Technicolor and Fraunhofer, which owned and licensed the patents used to make MP3 work, had terminated the licensing program for software developers and hardware manufacturers to encode and playback MP3 files. Technicolor and Fraunhofer terminated the program because the patents they held and were used for MP3 had expired. Technicolor nor Fraunhofer no longer had a legal right to charge to license those patents. Thus, MP3 is now freely available for anyone to use: software developers and hardware manufacturers need not pay royalties to support MP3.
But that does not make for a dramatic story. Instead, either unintentionally or through sheer negligence, the story was that “MP3 was dead.” One writer even concluded his article with a eulogy of sorts, embedding the Susan Vega song that was the first to be encoded in MP3, in part to test the fidelity of the compression algorithm. Pour one out for MP3 while reciting “Tom’s Diner.”
MP3 is Free, Buy AAC
However, MP3 is not dead. The storyline that MP3 is dead seems to come from the former patent holders themselves. They likely pushed this storyline to gain support for a newer format that is still patent-protected, AAC. AAC is, by many measures, a better compression format. But as Marco Arment points out, MP3 is still overwhelming supported for most applications, including podcasts, because it’s a de-facto standard. And because it’s so widely supported and because a lot more people recognize “MP3” than those who know what “AAC” is, it’s unlikely that MP3 will disappear, especially now that it is free.
Because Technicolor and Fraunhofer could no longer profit from MP3, it meant they would have to find a new way to earn royalties on another audio codec.
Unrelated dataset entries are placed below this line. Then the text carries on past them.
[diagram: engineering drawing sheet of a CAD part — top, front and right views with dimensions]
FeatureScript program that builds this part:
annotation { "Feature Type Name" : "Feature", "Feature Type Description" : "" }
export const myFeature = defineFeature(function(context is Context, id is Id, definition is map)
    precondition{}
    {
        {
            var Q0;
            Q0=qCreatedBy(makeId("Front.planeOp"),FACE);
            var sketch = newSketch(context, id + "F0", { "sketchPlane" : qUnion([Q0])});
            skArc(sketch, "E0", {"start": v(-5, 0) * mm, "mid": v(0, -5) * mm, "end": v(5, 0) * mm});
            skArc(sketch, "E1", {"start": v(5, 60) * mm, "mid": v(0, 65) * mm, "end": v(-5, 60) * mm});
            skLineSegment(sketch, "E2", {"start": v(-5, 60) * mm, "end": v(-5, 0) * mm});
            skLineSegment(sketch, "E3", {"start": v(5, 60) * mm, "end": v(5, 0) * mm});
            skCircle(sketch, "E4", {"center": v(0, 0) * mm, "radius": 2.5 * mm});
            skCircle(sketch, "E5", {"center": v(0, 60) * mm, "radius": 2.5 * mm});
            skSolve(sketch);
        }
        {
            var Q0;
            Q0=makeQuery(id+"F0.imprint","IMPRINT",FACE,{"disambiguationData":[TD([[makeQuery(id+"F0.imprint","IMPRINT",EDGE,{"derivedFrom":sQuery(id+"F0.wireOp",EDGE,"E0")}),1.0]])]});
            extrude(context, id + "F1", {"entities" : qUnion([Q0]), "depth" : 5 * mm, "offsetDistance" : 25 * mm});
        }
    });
Declaring MP3 dead was a way to move users from the now-free MP3 codec to the patent-protected AAC.
The Techdirt podcast covered this subject in depth this week. They seemed unsympathetic to the former patent holders, and I can’t blame them. The patent holders could have announced something like “starting today, we’re suspending our MP3 licensing program and now anyone can use MP3 for free. This will give us a chance to focus on promoting new compression technologies, such as AAC, to become the newer and better successor to MP3.”
MP3 is dead, but only to Fraunhofer because they can’t make money from it.
OTA Isn’t Dead, Either
Declaring MP3 dead reminded me of what happened almost a decade ago with the digital broadcast TV transition.
In 2009, the FCC required almost all broadcast TV stations to turn off their analog over-the-air (OTA) signals. The most immediate effect was that, for people with older, analog-only TV receivers, they would have to get a digital-to-analog TV converter box or subscribe to a cable or satellite TV to continue to watch TV. Those with newer digital TV receivers would have to take no significant action to continue watching TV.
However, the storyline that came from this was that over-the-air broadcast TV was dead. As I noted in 2013, this was simply not true: rabbit ears still work. In fact, the DTV transition did lead to more cable and satellite subscribers. As a form of poetic justice, those gains have been wiped out by cord-cutting.
A profit motive seemed to drive the story that there would be no more “rabbit ears.” In the case of the the digital TV transition in 2009, I wrote that “cable and satellite companies took this as an opportunity to sign up new customers thinking that those that received over-the-air television would be doomed. Instead, they were just duped.”
Neither OTA nor MP3 is dead. In fact, both are very much alive and, best of all, they are both free!